Change

Rache ist keine Management-Technik


Immer schert eine(r) aus. Zum Beispiel: Meilenstein-Abnahme beim Kunden. Die vier Mitglieder des Kernteams haben vereinbart: Wir treffen uns eine halbe Stunde vor der Präsentation beim Kunden, um das Vorgehen abzusprechen. Es kommen nur drei zu der Vorab-Besprechung. Einer mailt: „Sorry, ich hab die Quartalszahlen noch nicht fertig. Treffen uns beim Kunden!“

Die andern drei sind mega-sauer: Es sind noch fünf Tage bis zum Stichtag für die aktuellen Quartalszahlen – das hätte er auch noch an einem anderen Tag erledigen können! Prompt sagt einer der sauren drei: „Das lasse ich ihm nicht durchgehen! So kann er uns nicht hängenlassen und nachher bei der Präsentation mangels Absprache blöd dazwischenfunken. Ich red gleich mal mit dem Chef, dass er ihn zusammenstaucht.“ Wie hättest du reagiert?

Ich finde es nicht in Ordnung, wenn man sich nicht an Vereinbarungen hält. Es ist nicht okay, wenn man das Team hängen lässt. Zumal aus fadenscheinigen Gründen. Ich finde es aber auch nicht okay, kurz vor einem entscheidenden Termin beim Kunden ein Fass aufzumachen, eine Grundsatzdiskussion vom Zaun zu brechen, zum Rachefeldzug zu blasen. Das hält nur auf, das bringt nichts. Es bringt vor allem das nicht, was in so einer Situation an oberster Stelle gefragt ist: Performance.

Der Kunde erwartet Leistung. Wie soll man die bringen, wenn man nur an die Rache am abtrünnigen Kollegen denken kann? Hinterher kann man sich den Abtrünnigen vornehmen. Vorher klärt man am besten überhaupt nichts. Man sorgt dafür, dass die Performance gerettet wird. Man denkt nicht an Rache, sondern an Leistung. Man denkt mit dem Kopf, nicht mit dem Bauch. Aber das ist typisch Mensch: Geraten wir in Stress, denkt unser Bauch.

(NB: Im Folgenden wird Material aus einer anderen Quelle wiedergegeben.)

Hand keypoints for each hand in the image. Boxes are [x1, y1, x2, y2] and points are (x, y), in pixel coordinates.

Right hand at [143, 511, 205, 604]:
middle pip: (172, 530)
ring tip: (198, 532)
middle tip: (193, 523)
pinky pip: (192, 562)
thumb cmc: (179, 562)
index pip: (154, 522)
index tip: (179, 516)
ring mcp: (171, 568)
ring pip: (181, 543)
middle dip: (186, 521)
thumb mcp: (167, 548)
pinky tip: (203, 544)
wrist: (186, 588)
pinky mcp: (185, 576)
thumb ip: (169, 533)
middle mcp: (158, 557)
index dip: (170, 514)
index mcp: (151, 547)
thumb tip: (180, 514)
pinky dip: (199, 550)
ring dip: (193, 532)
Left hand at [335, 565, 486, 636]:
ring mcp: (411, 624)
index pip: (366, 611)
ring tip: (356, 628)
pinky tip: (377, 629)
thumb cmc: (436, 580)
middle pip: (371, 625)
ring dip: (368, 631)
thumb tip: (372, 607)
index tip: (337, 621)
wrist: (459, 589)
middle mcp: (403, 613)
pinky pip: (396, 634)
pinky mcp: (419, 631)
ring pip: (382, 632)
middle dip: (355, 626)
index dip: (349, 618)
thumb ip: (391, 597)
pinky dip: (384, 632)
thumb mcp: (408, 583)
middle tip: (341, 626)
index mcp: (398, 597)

Der Bauch denkt uns meist nur noch tiefer ins Problem. Er tendiert zur Problemdenke: Fight, Flight or Freeze. Kampf, Flucht oder Schreckstarre. Wer so denkt, denkt im Problem. Schlauer ist es, in Lösungen zu denken. In Optionen. In Chancen, in verbliebenen Freiheitsgraden, in konkreten Maßnahmen. In „Das Beste draus machen“ – und nicht auf Rache zu sinnen. Die Stressreaktion ist angeboren.

Die Lösungsreaktion ist angelernt. Wenn man sie gelernt hat. Kampfpiloten, Special Forces und andere Hochstress-Spezialisten trainieren das jeden Tag mit höchster Intensität: Bei Stress nicht tiefer ins Problem rutschen, sondern automatisch auf Lösungsdenke umschalten. If in a hole – stop digging! Dass ausgerechnet Managerinnen und Manager in ihren Hochstress-Jobs das nicht lernen, nicht trainieren, nicht täglich üben, will mir nicht in den Kopf. Sie geraten in Stress, sie verlieren die Nerven. Und wer die Nerven verliert, verliert.